▶ [Stated goal] Reproduce the entries below with every "phylum" changed to "division" and all other text left as it is, leaving out the pictures.

▶ [Raw records]
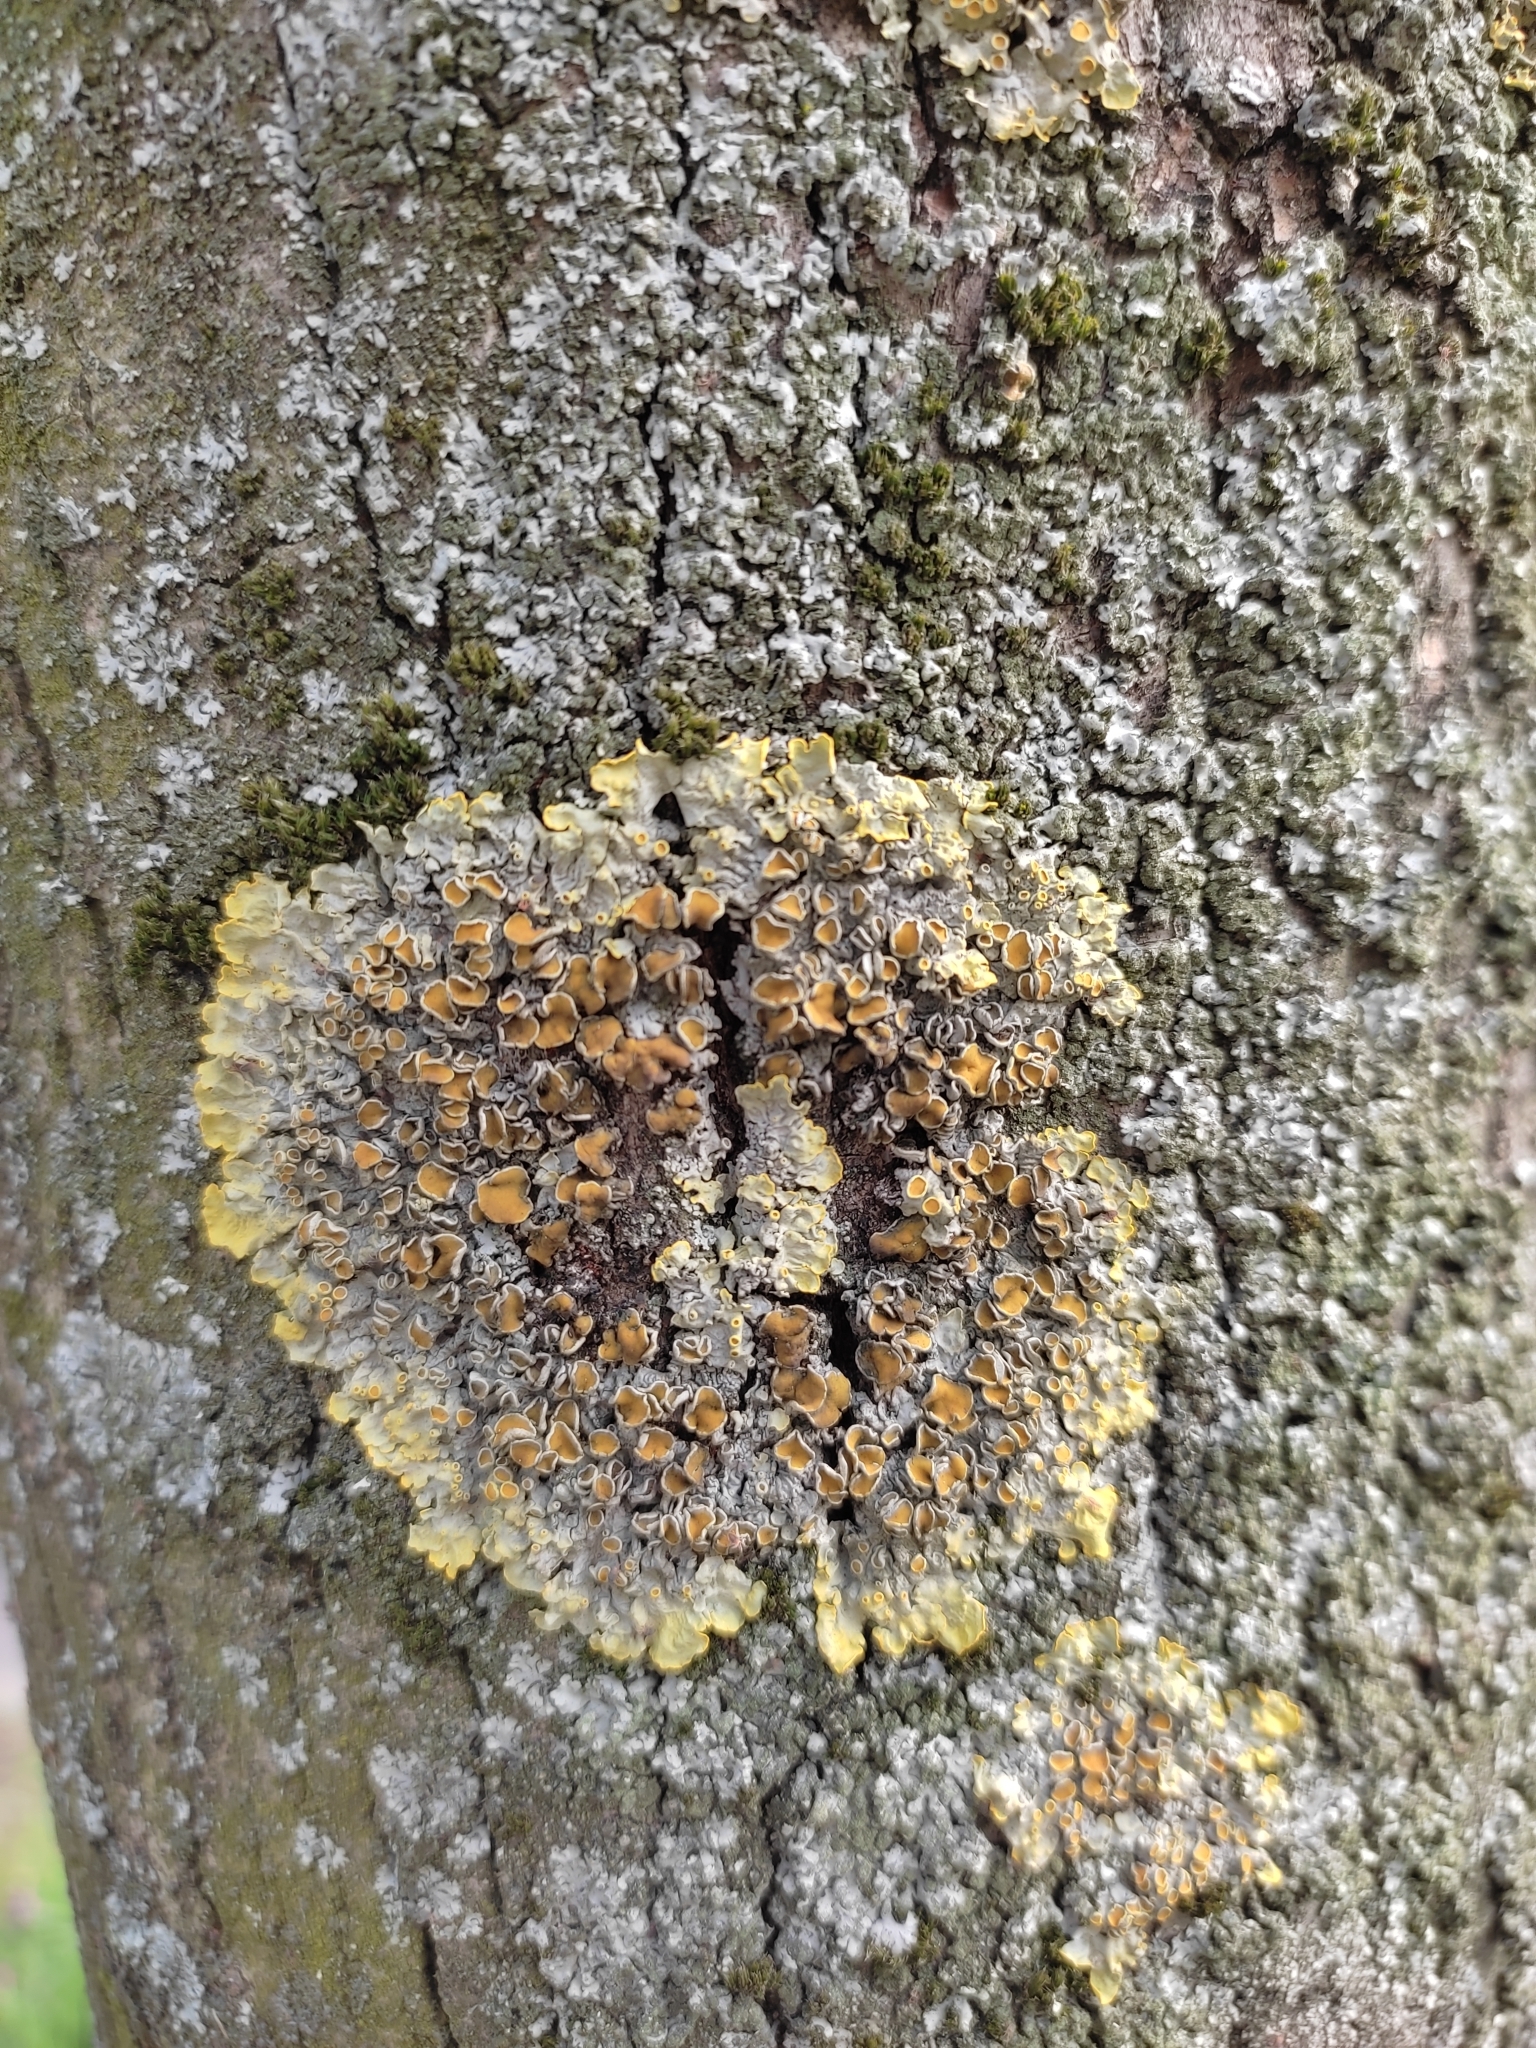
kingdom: Fungi
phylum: Ascomycota
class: Lecanoromycetes
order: Teloschistales
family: Teloschistaceae
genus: Xanthoria
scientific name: Xanthoria parietina
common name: Common orange lichen
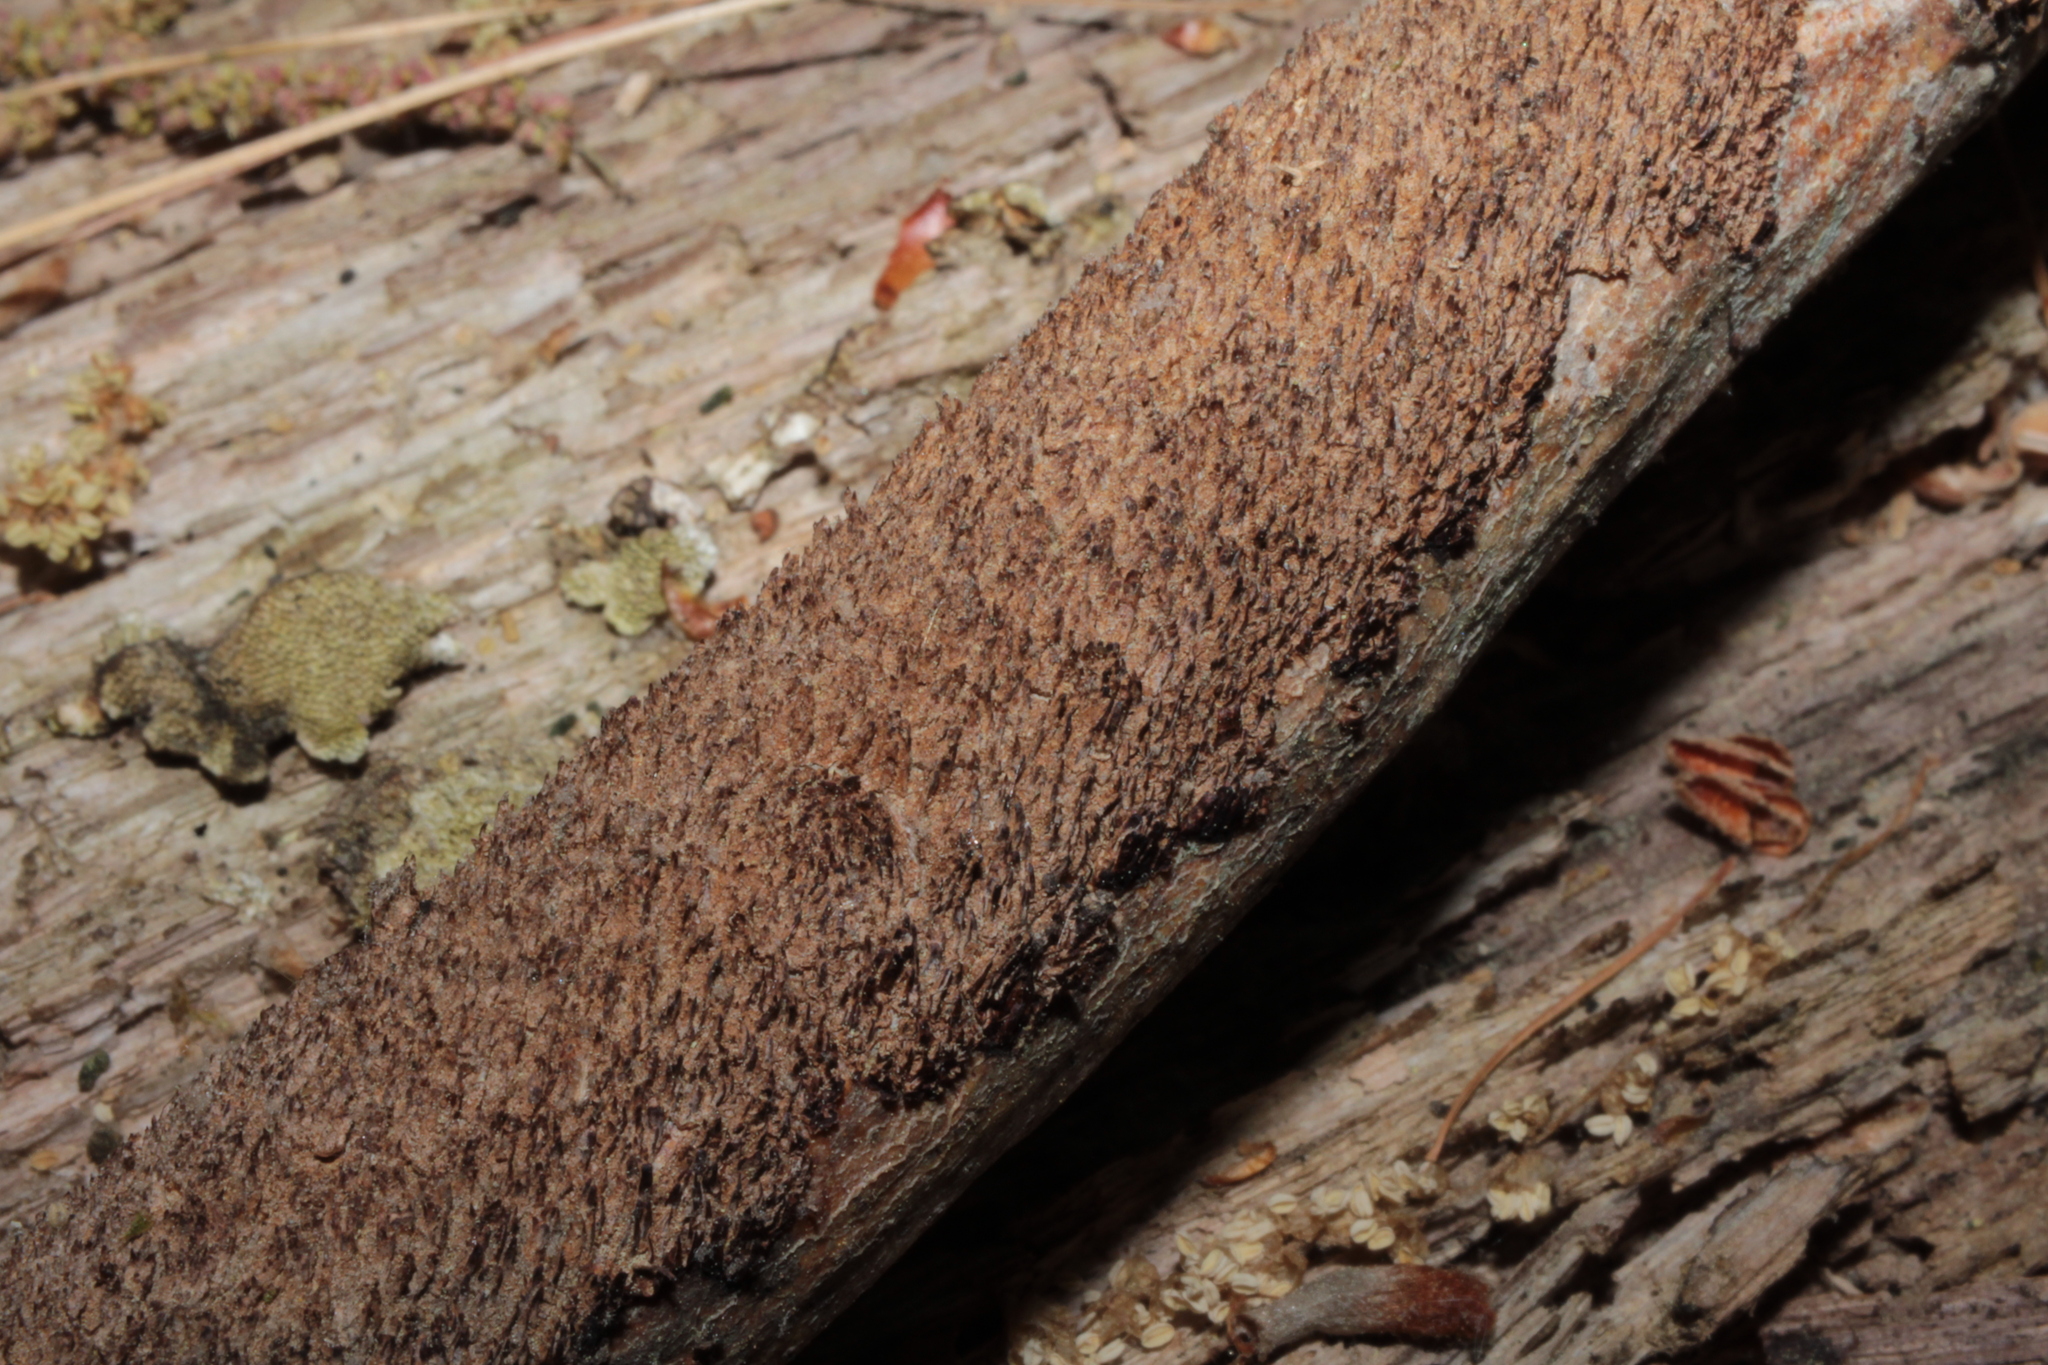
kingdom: Fungi
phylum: Basidiomycota
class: Agaricomycetes
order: Hymenochaetales
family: Hymenochaetaceae
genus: Hydnoporia
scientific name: Hydnoporia olivacea
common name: Brown-toothed crust fungus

▶ [Task output]
kingdom: Fungi
division: Ascomycota
class: Lecanoromycetes
order: Teloschistales
family: Teloschistaceae
genus: Xanthoria
scientific name: Xanthoria parietina
common name: Common orange lichen
kingdom: Fungi
division: Basidiomycota
class: Agaricomycetes
order: Hymenochaetales
family: Hymenochaetaceae
genus: Hydnoporia
scientific name: Hydnoporia olivacea
common name: Brown-toothed crust fungus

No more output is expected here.